English | Dzongkha Monday, February 17, 2020

Inclusive green finance- combating climate change


Jan 22, 2020

Climate change poses a big threat to the country’s economy. One of the solutions to mitigating this risk has been identified as Inclusive Green Financing which involves providing financial services for climate action and related projects.

In this regard, a three-day joint learning program on inclusive green finance is underway in Thimphu.

Despite conservation at the forefront of development in the country, the impact of climate change is inevitable. According to the Alliance for Financial Inclusion (AFI), the effects of climate change are already visible.

“We can see the effects quite differently, rise in sea levels, it can be hurricanes and storms, increasing temperatures and melting glaciers. These effects can also be seen here in Bhutan in a number of different ways and it will be increasing in the next decades to come. It is important to see that Bhutan as a country, as a whole, comes together to mitigate and adapt to climate change. And inclusive green finance is one part of those efforts,” said Johana Nyman, the Head for Inclusive Green Finance at AFI.

Inclusive green finance is all about how financial regulations can enable financial inclusion that builds resistance and enables mitigation to climate change.

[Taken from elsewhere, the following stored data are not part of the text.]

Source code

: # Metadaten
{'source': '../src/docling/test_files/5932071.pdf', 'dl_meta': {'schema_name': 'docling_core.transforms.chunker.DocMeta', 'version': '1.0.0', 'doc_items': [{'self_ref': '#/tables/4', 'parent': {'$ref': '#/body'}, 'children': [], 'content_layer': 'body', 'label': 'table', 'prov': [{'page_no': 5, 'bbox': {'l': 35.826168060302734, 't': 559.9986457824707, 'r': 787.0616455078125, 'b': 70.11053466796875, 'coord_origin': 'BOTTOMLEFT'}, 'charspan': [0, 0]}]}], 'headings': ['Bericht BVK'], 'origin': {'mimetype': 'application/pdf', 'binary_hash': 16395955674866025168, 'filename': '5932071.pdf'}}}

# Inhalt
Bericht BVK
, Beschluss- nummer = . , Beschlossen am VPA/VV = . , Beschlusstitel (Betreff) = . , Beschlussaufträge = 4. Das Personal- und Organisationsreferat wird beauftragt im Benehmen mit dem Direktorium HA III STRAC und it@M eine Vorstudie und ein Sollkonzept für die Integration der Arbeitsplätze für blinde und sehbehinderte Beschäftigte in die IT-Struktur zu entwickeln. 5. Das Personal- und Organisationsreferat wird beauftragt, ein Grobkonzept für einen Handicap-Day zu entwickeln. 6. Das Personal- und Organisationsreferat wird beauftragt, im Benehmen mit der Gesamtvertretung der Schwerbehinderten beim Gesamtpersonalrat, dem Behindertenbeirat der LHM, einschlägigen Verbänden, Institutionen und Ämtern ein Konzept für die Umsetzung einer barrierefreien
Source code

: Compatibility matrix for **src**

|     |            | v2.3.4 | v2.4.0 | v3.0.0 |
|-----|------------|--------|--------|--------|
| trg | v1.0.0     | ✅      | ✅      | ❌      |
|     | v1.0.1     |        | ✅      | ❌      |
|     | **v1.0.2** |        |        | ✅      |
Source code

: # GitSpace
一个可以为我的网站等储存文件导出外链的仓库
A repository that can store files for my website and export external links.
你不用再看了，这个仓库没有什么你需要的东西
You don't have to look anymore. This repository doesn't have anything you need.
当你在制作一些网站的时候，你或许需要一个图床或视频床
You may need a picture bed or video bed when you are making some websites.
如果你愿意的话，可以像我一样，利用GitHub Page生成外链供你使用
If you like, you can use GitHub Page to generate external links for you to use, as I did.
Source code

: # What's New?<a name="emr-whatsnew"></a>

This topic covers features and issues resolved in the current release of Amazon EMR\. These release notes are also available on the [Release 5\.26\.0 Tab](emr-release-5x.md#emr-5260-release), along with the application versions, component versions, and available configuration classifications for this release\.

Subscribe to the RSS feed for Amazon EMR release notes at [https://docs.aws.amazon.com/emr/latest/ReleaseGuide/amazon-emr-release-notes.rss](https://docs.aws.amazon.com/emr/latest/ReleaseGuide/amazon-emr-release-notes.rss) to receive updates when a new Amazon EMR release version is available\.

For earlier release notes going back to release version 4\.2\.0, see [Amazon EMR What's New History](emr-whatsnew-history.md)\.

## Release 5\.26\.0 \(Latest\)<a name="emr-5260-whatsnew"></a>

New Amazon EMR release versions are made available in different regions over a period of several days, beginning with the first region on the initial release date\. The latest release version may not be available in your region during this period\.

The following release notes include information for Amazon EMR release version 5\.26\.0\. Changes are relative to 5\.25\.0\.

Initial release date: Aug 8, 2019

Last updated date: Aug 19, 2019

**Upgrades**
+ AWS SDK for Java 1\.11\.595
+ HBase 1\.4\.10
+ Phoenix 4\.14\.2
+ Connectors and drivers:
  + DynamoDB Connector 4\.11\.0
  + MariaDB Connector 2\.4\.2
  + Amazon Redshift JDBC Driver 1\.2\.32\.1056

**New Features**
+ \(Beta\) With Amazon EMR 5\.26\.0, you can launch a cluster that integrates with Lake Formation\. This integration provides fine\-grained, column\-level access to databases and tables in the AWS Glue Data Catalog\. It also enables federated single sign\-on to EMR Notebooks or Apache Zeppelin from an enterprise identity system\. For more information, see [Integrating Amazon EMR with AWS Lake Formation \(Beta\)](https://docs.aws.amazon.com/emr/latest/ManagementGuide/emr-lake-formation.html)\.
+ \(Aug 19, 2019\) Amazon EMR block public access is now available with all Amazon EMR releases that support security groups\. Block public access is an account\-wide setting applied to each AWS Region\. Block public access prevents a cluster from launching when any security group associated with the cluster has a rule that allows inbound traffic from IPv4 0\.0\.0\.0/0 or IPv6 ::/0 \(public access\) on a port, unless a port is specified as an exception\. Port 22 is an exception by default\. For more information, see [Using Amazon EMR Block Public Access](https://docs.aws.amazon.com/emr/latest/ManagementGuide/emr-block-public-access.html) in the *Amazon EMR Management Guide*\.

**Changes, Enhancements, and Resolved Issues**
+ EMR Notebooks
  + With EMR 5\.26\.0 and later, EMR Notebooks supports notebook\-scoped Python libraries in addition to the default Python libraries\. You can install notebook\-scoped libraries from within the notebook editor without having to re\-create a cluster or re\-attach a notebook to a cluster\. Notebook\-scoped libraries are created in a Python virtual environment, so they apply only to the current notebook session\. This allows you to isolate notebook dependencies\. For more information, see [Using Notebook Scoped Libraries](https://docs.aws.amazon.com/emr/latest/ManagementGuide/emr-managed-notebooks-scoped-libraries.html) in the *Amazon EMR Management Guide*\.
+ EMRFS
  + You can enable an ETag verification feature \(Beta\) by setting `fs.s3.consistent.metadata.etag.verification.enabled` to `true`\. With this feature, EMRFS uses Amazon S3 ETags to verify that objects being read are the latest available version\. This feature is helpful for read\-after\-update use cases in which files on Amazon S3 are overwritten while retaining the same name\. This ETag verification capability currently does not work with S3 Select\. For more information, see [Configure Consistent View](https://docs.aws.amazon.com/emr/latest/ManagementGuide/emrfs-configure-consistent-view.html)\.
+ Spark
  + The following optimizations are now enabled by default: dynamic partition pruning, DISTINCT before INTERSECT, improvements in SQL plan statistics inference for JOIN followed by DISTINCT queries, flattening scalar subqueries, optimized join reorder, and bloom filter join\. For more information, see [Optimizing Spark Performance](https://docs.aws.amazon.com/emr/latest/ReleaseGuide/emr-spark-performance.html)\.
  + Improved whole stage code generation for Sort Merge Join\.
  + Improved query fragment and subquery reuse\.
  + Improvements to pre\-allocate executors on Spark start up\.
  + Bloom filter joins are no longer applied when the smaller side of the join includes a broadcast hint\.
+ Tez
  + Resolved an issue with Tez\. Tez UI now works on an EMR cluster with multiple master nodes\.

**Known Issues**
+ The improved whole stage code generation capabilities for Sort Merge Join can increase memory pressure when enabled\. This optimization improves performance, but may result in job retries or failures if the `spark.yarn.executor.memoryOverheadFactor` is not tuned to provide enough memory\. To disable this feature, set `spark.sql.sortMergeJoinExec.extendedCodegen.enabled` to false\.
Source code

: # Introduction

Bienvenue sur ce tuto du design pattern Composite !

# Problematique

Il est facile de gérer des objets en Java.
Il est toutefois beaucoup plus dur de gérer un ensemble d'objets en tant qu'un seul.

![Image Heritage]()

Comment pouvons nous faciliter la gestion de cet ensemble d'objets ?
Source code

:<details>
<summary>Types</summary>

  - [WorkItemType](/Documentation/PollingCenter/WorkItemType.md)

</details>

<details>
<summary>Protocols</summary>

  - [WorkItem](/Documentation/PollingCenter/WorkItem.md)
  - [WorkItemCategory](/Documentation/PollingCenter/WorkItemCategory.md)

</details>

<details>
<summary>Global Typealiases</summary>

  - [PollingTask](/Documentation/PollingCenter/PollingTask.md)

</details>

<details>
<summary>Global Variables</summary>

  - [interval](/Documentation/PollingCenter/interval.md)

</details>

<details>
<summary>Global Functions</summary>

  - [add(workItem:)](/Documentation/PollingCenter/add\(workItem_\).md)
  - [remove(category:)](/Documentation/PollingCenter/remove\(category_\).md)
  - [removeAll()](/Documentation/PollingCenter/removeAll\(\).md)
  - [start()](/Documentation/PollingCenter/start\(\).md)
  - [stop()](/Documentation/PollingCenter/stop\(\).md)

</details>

“There are so many initiatives happening at the national level in Bhutan when it comes to climate change and environmental protection and having a strong green finance component of that will even make it stronger and hopefully more efficient as well. It’s all about protecting the people from the effects of climate change and to the possible extent stopping climate change,” he added.

Royal Monetary Authority (RMA) as the central bank, on the other hand, is working to come up with a framework to engage banks towards lending environment-friendly projects. According to RMA, they are taking the lead with AFI’s endeavour to develop a common framework which can be followed by all member countries. RMA says Bhutan is way ahead of other countries in terms of pursuing inclusiveness as well as green financing.

“As it is, all loans are actually green finance because environment clearance is one of the criteria for assessing a loan from a bank. Now when you package it as green finance then it becomes very attractive to the outside world and it also becomes very meaningful within the country saying that we are actually environmentally very conscious. Even if you take a loan and do business, we are very much within the consciousness of following strong principles of environmental protection,” said  Dasho Penjore, the Governor of RMA.

The conference is also expected to help with capacity building through knowledge sharing by participants from different countries.